For European organizations, the information disclosure vulnerability in the D-Link DI-7003GV2 router can have several implications. Disclosure of device configuration or firmware details can aid attackers in crafting targeted exploits or launching subsequent attacks such as privilege escalation, device takeover, or lateral movement within networks. Organizations relying on these routers for critical network infrastructure or IoT connectivity could face increased risk of network reconnaissance and compromise. Confidentiality breaches may expose internal network architecture or security configurations, undermining organizational security posture. While the vulnerability does not directly impact availability or integrity, the indirect consequences of information leakage could facilitate more severe attacks. Given the remote and unauthenticated nature of the exploit, attackers can operate stealthily, increasing the threat to enterprises, especially those with exposed or poorly segmented network environments.

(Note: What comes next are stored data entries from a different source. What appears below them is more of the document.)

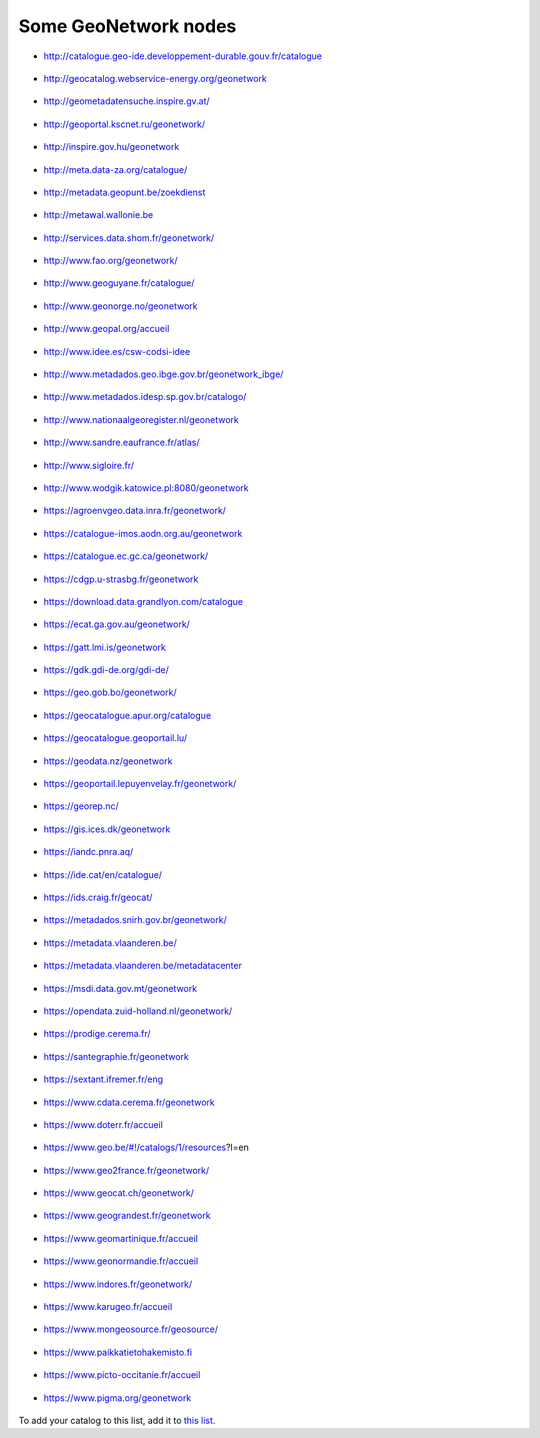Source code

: .. _gallery:

Some GeoNetwork nodes
#####################

* http://catalogue.geo-ide.developpement-durable.gouv.fr/catalogue

.. figure:: img/catalogue.geo-ide.developpement-durable.gouv.fr!catalogue.png
   :target: http://catalogue.geo-ide.developpement-durable.gouv.fr/catalogue


* http://geocatalog.webservice-energy.org/geonetwork

.. figure:: img/geocatalog.webservice-energy.org!geonetwork.png
   :target: http://geocatalog.webservice-energy.org/geonetwork


* http://geometadatensuche.inspire.gv.at/

.. figure:: img/geometadatensuche.inspire.gv.at.png
   :target: http://geometadatensuche.inspire.gv.at/


* http://geoportal.kscnet.ru/geonetwork/

.. figure:: img/geoportal.kscnet.ru!geonetwork.png
   :target: http://geoportal.kscnet.ru/geonetwork/


* http://inspire.gov.hu/geonetwork

.. figure:: img/inspire.gov.hu!geonetwork.png
   :target: http://inspire.gov.hu/geonetwork


* http://meta.data-za.org/catalogue/

.. figure:: img/meta.data-za.org!catalogue.png
   :target: http://meta.data-za.org/catalogue/


* http://metadata.geopunt.be/zoekdienst

.. figure:: img/metadata.geopunt.be!zoekdienst.png
   :target: http://metadata.geopunt.be/zoekdienst


* http://metawal.wallonie.be

.. figure:: img/metawal.wallonie.be.png
   :target: http://metawal.wallonie.be


* http://services.data.shom.fr/geonetwork/

.. figure:: img/services.data.shom.fr!geonetwork.png
   :target: http://services.data.shom.fr/geonetwork/


* http://www.fao.org/geonetwork/

.. figure:: img/fao.org!geonetwork.png
   :target: http://www.fao.org/geonetwork/


* http://www.geoguyane.fr/catalogue/

.. figure:: img/geoguyane.fr!catalogue.png
   :target: http://www.geoguyane.fr/catalogue/


* http://www.geonorge.no/geonetwork

.. figure:: img/geonorge.no!geonetwork.png
   :target: http://www.geonorge.no/geonetwork


* http://www.geopal.org/accueil

.. figure:: img/geopal.org!accueil.png
   :target: http://www.geopal.org/accueil


* http://www.idee.es/csw-codsi-idee

.. figure:: img/idee.es!csw-codsi-idee.png
   :target: http://www.idee.es/csw-codsi-idee


* http://www.metadados.geo.ibge.gov.br/geonetwork_ibge/

.. figure:: img/www.metadados.geo.ibge.gov.br!geonetwork_ibge.png
   :target: http://www.metadados.geo.ibge.gov.br/geonetwork_ibge/


* http://www.metadados.idesp.sp.gov.br/catalogo/

.. figure:: img/www.metadados.idesp.sp.gov.br!catalogo.png
   :target: http://www.metadados.idesp.sp.gov.br/catalogo/


* http://www.nationaalgeoregister.nl/geonetwork

.. figure:: img/nationaalgeoregister.nl!geonetwork.png
   :target: http://www.nationaalgeoregister.nl/geonetwork


* http://www.sandre.eaufrance.fr/atlas/

.. figure:: img/www.sandre.eaufrance.fr!atlas.png
   :target: http://www.sandre.eaufrance.fr/atlas/


* http://www.sigloire.fr/

.. figure:: img/sigloire.fr.png
   :target: http://www.sigloire.fr/


* http://www.wodgik.katowice.pl:8080/geonetwork

.. figure:: img/www.wodgik.katowice.pl!8080!geonetwork.png
   :target: http://www.wodgik.katowice.pl:8080/geonetwork


* https://agroenvgeo.data.inra.fr/geonetwork/

.. figure:: img/agroenvgeo.data.inra.fr!geonetwork.png
   :target: https://agroenvgeo.data.inra.fr/geonetwork/


* https://catalogue-imos.aodn.org.au/geonetwork

.. figure:: img/catalogue-imos.aodn.org.au!geonetwork.png
   :target: https://catalogue-imos.aodn.org.au/geonetwork


* https://catalogue.ec.gc.ca/geonetwork/

.. figure:: img/catalogue.ec.gc.ca!geonetwork.png
   :target: https://catalogue.ec.gc.ca/geonetwork/


* https://cdgp.u-strasbg.fr/geonetwork

.. figure:: img/cdgp.u-strasbg.fr!geonetwork.png
   :target: https://cdgp.u-strasbg.fr/geonetwork


* https://download.data.grandlyon.com/catalogue

.. figure:: img/download.data.grandlyon.com!catalogue.png
   :target: https://download.data.grandlyon.com/catalogue


* https://ecat.ga.gov.au/geonetwork/

.. figure:: img/ecat.ga.gov.au!geonetwork.png
   :target: https://ecat.ga.gov.au/geonetwork/


* https://gatt.lmi.is/geonetwork

.. figure:: img/gatt.lmi.is!geonetwork.png
   :target: https://gatt.lmi.is/geonetwork


* https://gdk.gdi-de.org/gdi-de/

.. figure:: img/gdk.gdi-de.org!gdi-de.png
   :target: https://gdk.gdi-de.org/gdi-de/


* https://geo.gob.bo/geonetwork/

.. figure:: img/geo.gob.bo!geonetwork.png
   :target: https://geo.gob.bo/geonetwork/


* https://geocatalogue.apur.org/catalogue

.. figure:: img/geocatalogue.apur.org!catalogue.png
   :target: https://geocatalogue.apur.org/catalogue


* https://geocatalogue.geoportail.lu/

.. figure:: img/geocatalogue.geoportail.lu.png
   :target: https://geocatalogue.geoportail.lu/


* https://geodata.nz/geonetwork

.. figure:: img/geodata.nz!geonetwork.png
   :target: https://geodata.nz/geonetwork


* https://geoportail.lepuyenvelay.fr/geonetwork/

.. figure:: img/geoportail.lepuyenvelay.fr!geonetwork.png
   :target: https://geoportail.lepuyenvelay.fr/geonetwork/


* https://georep.nc/

.. figure:: img/georep.nc.png
   :target: https://georep.nc/


* https://gis.ices.dk/geonetwork

.. figure:: img/gis.ices.dk!geonetwork.png
   :target: https://gis.ices.dk/geonetwork


* https://iandc.pnra.aq/

.. figure:: img/iandc.pnra.aq.png
   :target: https://iandc.pnra.aq/


* https://ide.cat/en/catalogue/

.. figure:: img/ide.cat!en!catalogue.png
   :target: https://ide.cat/en/catalogue/


* https://ids.craig.fr/geocat/

.. figure:: img/ids.craig.fr!geocat.png
   :target: https://ids.craig.fr/geocat/


* https://metadados.snirh.gov.br/geonetwork/

.. figure:: img/metadados.snirh.gov.br!geonetwork.png
   :target: https://metadados.snirh.gov.br/geonetwork/


* https://metadata.vlaanderen.be/

.. figure:: img/metadata.vlaanderen.be.png
   :target: https://metadata.vlaanderen.be/


* https://metadata.vlaanderen.be/metadatacenter

.. figure:: img/metadata.vlaanderen.be!metadatacenter.png
   :target: https://metadata.vlaanderen.be/metadatacenter


* https://msdi.data.gov.mt/geonetwork

.. figure:: img/msdi.data.gov.mt!geonetwork.png
   :target: https://msdi.data.gov.mt/geonetwork


* https://opendata.zuid-holland.nl/geonetwork/

.. figure:: img/opendata.zuid-holland.nl!geonetwork.png
   :target: https://opendata.zuid-holland.nl/geonetwork/


* https://prodige.cerema.fr/

.. figure:: img/prodige.cerema.fr.png
   :target: https://prodige.cerema.fr/


* https://santegraphie.fr/geonetwork

.. figure:: img/santegraphie.fr!geonetwork.png
   :target: https://santegraphie.fr/geonetwork


* https://sextant.ifremer.fr/eng

.. figure:: img/sextant.ifremer.fr!eng.png
   :target: https://sextant.ifremer.fr/eng


* https://www.cdata.cerema.fr/geonetwork

.. figure:: img/www.cdata.cerema.fr!geonetwork.png
   :target: https://www.cdata.cerema.fr/geonetwork


* https://www.doterr.fr/accueil

.. figure:: img/doterr.fr!accueil.png
   :target: https://www.doterr.fr/accueil


* https://www.geo.be/#!/catalogs/1/resources?l=en

.. figure:: img/geo.be!#!catalogs!1!resources!l=en#!catalogs!1!resources!l=en.png
   :target: https://www.geo.be/#!/catalogs/1/resources?l=en


* https://www.geo2france.fr/geonetwork/

.. figure:: img/geo2france.fr!geonetwork.png
   :target: https://www.geo2france.fr/geonetwork/


* https://www.geocat.ch/geonetwork/

.. figure:: img/geocat.ch!geonetwork.png
   :target: https://www.geocat.ch/geonetwork/


* https://www.geograndest.fr/geonetwork

.. figure:: img/geograndest.fr!geonetwork.png
   :target: https://www.geograndest.fr/geonetwork


* https://www.geomartinique.fr/accueil

.. figure:: img/geomartinique.fr!accueil.png
   :target: https://www.geomartinique.fr/accueil


* https://www.geonormandie.fr/accueil

.. figure:: img/geonormandie.fr!accueil.png
   :target: https://www.geonormandie.fr/accueil


* https://www.indores.fr/geonetwork/

.. figure:: img/indores.fr!geonetwork.png
   :target: https://www.indores.fr/geonetwork/


* https://www.karugeo.fr/accueil

.. figure:: img/karugeo.fr!accueil.png
   :target: https://www.karugeo.fr/accueil


* https://www.mongeosource.fr/geosource/

.. figure:: img/mongeosource.fr!geosource.png
   :target: https://www.mongeosource.fr/geosource/


* https://www.paikkatietohakemisto.fi

.. figure:: img/paikkatietohakemisto.fi.png
   :target: https://www.paikkatietohakemisto.fi


* https://www.picto-occitanie.fr/accueil

.. figure:: img/picto-occitanie.fr!accueil.png
   :target: https://www.picto-occitanie.fr/accueil


* https://www.pigma.org/geonetwork

.. figure:: img/pigma.org!geonetwork.png
   :target: https://www.pigma.org/geonetwork

To add your catalog to this list, add it to `this list <https://github.com/geonetwork/doc/tree/develop/source/annexes/gallery/gallery-urls.csv>`_.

This risk is heightened in sectors with stringent data protection requirements under GDPR, where unauthorized data exposure can lead to regulatory penalties and reputational damage.

1. Network Segmentation: Isolate D-Link DI-7003GV2 devices from critical network segments and restrict access to management interfaces to trusted internal networks only. 2. Access Controls: Implement firewall rules to block external access to the /H5/get_version.data endpoint and related management ports, minimizing exposure to remote attackers. 3. Monitoring and Logging: Enable detailed logging on network devices and monitor for unusual or repeated requests targeting the vulnerable endpoint to detect potential exploitation attempts early. 4. Firmware Updates: Regularly check for official firmware updates or security advisories from D-Link addressing this vulnerability and apply patches promptly once available. 5. Device Replacement: For high-risk environments, consider replacing affected devices with models that have no known vulnerabilities or have received timely security updates. 6. Incident Response Preparedness: Develop and test incident response plans that include procedures for handling information disclosure incidents and potential follow-on attacks. 7. Vendor Engagement: Engage with D-Link support channels to obtain guidance and timelines for remediation and to report any suspicious activity related to this vulnerability.